__Selected excerpt__:
************

Brown, among dyers, painters, &c., a dusky colour inclining towards redness. Of this colour there are various shades or degrees, distinguished by different appellations; for instance, Spanish-brown, a fad-brown, a tawney-brown, the London brown, a clove-brown, &c.
Spanish-brown is a dark dull red, of a horse-flesh colour. It is an earth; and is of great use among painters, being generally used as the first and priming colour that they lay upon any kind of timber-work in house-painting. That which is of the deepest colour, and freest from stones, is the best. Though this is of a dirty brown colour, yet it is much used, not to colour any garment, unless it be an old man's gown; but to shadow vermilion, or to lay upon any dark ground behind a picture, or to shadow yellow berries in the darkest places, when you want lake, &c. It is best and brightest when burnt in the fire till it be red-hot; although, if you would colour any hare, horse, dog, or the like, it should not be burnt: but, for other uses, it is best when it is burnt; as for colouring wood, pots, bodies of trees, or any thing else of wood, or any dark ground of a picture.

************

(Dataset items)
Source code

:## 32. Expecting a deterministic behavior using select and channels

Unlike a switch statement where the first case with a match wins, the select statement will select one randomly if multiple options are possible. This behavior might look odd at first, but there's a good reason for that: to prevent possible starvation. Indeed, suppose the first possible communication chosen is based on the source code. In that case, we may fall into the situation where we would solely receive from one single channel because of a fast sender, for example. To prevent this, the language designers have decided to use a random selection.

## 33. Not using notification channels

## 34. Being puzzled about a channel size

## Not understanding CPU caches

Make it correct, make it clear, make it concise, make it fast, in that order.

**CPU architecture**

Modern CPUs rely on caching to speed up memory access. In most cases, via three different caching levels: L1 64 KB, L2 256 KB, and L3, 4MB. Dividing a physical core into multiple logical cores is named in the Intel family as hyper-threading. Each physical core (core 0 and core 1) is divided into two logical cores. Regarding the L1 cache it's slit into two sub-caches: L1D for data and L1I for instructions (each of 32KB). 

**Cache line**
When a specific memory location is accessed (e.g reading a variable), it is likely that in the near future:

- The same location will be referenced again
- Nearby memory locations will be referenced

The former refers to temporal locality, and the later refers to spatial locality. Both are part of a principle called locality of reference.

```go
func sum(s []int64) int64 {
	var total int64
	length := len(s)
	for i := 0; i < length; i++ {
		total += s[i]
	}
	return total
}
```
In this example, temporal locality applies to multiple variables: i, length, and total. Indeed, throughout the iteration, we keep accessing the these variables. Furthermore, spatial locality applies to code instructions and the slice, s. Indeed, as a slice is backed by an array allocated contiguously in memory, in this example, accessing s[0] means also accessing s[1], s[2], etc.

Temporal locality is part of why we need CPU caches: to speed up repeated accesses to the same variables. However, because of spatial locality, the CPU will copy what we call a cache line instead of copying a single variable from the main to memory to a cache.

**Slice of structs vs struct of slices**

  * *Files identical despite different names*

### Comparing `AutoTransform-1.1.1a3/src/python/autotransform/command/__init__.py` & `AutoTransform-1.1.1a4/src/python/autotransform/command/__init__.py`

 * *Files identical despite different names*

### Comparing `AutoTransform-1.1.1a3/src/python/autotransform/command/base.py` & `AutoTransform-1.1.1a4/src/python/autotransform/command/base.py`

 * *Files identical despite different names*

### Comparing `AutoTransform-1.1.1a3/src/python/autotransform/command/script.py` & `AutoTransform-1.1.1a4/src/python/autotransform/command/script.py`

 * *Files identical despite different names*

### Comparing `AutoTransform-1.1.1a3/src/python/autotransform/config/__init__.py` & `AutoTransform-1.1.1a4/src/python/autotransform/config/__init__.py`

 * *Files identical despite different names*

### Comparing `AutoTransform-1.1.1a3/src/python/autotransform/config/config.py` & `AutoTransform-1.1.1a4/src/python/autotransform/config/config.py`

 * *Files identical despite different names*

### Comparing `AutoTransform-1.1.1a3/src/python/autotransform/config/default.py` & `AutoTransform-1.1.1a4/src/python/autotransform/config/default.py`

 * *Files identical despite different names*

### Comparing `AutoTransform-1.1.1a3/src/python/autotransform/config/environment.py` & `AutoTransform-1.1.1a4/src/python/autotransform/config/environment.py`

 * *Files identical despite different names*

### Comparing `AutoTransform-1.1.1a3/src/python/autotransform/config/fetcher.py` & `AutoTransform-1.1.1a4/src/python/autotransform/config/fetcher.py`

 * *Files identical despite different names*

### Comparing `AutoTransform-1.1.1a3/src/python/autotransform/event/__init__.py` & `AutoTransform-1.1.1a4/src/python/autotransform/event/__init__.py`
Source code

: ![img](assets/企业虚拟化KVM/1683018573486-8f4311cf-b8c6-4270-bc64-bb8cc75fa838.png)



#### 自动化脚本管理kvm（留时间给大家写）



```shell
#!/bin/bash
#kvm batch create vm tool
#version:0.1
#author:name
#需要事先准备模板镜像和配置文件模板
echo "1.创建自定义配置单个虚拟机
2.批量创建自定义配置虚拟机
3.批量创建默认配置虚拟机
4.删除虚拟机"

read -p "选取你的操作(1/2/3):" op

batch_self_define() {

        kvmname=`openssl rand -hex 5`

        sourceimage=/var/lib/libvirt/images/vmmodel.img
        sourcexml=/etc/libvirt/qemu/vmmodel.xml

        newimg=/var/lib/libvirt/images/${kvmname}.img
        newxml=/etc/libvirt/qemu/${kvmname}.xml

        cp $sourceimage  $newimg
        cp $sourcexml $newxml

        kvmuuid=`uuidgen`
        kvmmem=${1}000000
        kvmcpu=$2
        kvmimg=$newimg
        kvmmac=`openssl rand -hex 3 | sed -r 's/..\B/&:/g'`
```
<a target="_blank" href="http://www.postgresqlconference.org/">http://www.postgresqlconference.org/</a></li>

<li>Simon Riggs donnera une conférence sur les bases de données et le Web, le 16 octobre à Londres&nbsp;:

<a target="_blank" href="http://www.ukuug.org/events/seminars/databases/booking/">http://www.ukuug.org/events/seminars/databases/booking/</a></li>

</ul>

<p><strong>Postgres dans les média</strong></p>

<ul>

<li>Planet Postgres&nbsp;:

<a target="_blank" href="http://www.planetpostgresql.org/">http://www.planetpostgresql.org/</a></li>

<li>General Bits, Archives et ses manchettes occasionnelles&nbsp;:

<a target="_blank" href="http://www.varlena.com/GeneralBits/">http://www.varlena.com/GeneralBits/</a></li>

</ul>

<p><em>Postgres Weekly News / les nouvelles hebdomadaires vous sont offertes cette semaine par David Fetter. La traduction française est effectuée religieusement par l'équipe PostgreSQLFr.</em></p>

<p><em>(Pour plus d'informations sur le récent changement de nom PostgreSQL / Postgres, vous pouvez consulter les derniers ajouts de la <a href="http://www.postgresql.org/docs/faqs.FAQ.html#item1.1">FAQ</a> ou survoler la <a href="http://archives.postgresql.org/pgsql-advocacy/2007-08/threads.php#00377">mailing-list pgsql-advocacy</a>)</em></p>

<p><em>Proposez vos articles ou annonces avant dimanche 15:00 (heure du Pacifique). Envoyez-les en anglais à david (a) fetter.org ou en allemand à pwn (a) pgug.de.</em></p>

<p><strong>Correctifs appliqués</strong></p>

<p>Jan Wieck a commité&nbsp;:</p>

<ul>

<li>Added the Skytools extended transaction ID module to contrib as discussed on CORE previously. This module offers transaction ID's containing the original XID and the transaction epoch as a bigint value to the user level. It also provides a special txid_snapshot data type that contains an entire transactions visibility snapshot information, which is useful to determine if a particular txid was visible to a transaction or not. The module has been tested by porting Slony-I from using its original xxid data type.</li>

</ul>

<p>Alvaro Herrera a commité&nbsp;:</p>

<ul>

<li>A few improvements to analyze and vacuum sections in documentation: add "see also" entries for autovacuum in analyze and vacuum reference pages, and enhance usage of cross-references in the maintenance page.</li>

************

__Instructions to follow__: According to the entry on brown, how do painters generally use Spanish-brown in house-painting? The records play no role in this exercise.

__Task solution__: They use it as the first, priming color laid on any kind of timber-work.